_PROVIDED PASSAGE:_
______________________________

Those colorful Puritans? Yes, say scholars, and here's an exhibition to prove it.
Boston
A New England Puritan of the 1600s was someone H.L. Mencken equated with ''the haunting fear that somewhere someone might be happy.''
The Museum of Fine Arts in Boston is prepared to announce that the much-maligned Puritans have had a poor press.
For five years Jonathan L. Fairbanks, curator of the museum's Department of American Decorative Arts and Sculpture, has had 17th-century New England under the microscope of a team of experts - art and cultural historians, folklorists, demographers, archaeologists.
He is now poised to lift the curtain on an entirely different, radically brighter view of these people who were among America's earliest colonists. The show, a 500-object exhibition, will run here from May 5 to Aug. 22. It's called ''New England Begins: The Seventeenth Century, 1620-1700.''
Mr. Fairbanks believes the exhibit's scholarly catalog, written by specialists in many disciplines, will hereafter be the basic text for 17 th-century art and culture. ''Anybody who is going to write about the first period in American art is going to have to turn to this catalog.''
He promises the exhibition will be full of surprises, and will ''very considerably change our perceptions of that century.'' Based on broad research and new discoveries, it will, he avers, explode the myth of the Puritan Englishmen who settled this intellectually and politically yeasty corner of the country as straitlaced, dour-faced, drably donned, and uncomfortably housed.

______________________________

_REQUIREMENT A:_ Print the extracted records from their start up to and including the line with "Which series changed", reproducing those lines exactly and leaving out the pictures.

Extracted records
______________________________

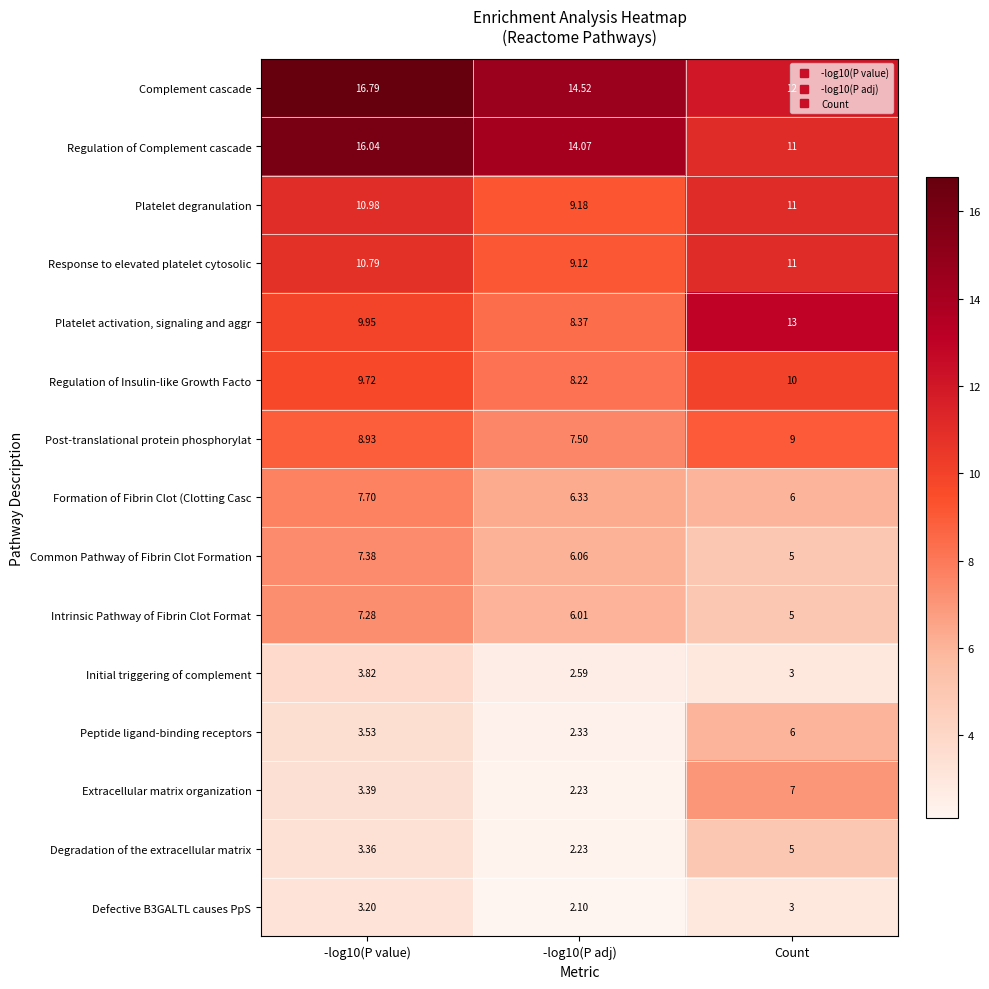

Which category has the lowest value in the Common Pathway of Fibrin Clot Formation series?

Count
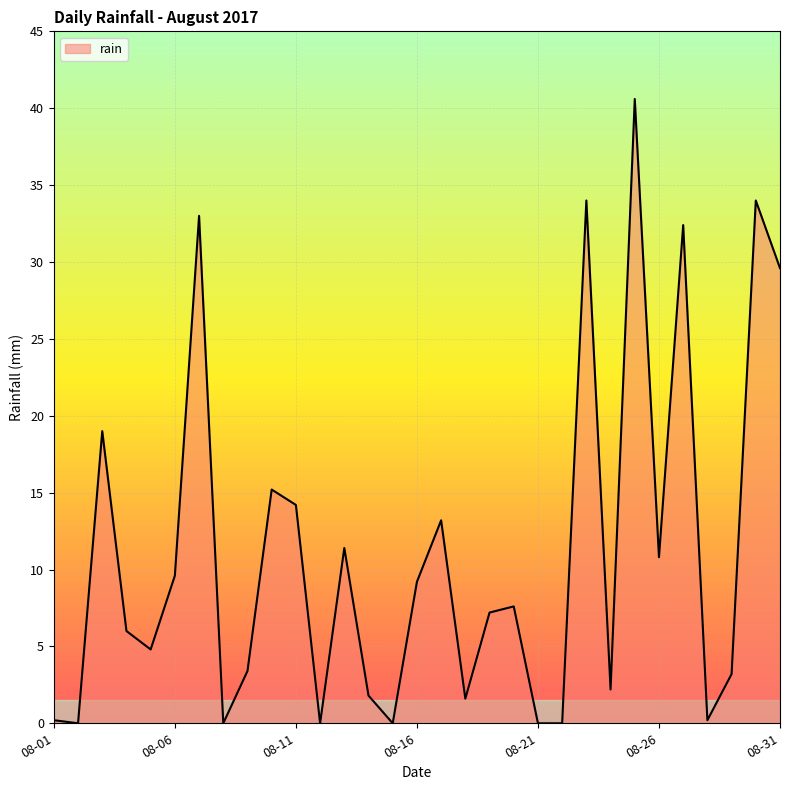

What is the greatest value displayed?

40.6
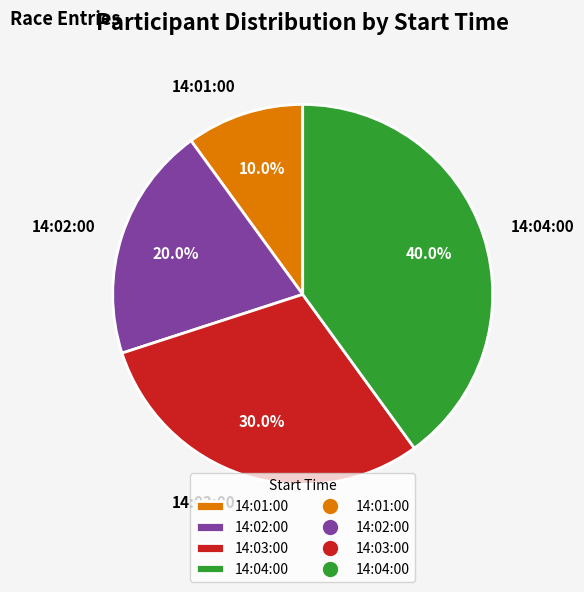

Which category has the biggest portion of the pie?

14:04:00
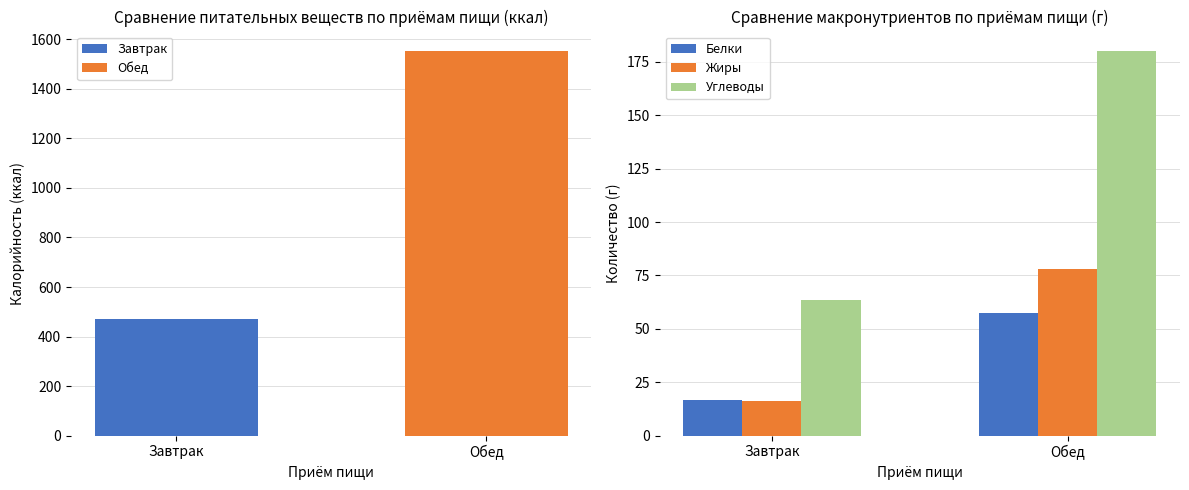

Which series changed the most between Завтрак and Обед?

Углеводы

______________________________

_REQUIREMENT B:_ Output the passage of the article on the Puritan exhibition from "Those colorful Puritans?" up to and including "a poor press.", word for word.

_ANSWER A:_
Which category has the lowest value in the Common Pathway of Fibrin Clot Formation series?

Count

What is the greatest value displayed?

40.6

Which category has the biggest portion of the pie?

14:04:00

Which series changed the most between Завтрак and Обед?

_ANSWER B:_
Those colorful Puritans? Yes, say scholars, and here's an exhibition to prove it.
Boston
A New England Puritan of the 1600s was someone H.L. Mencken equated with ''the haunting fear that somewhere someone might be happy.''
The Museum of Fine Arts in Boston is prepared to announce that the much-maligned Puritans have had a poor press.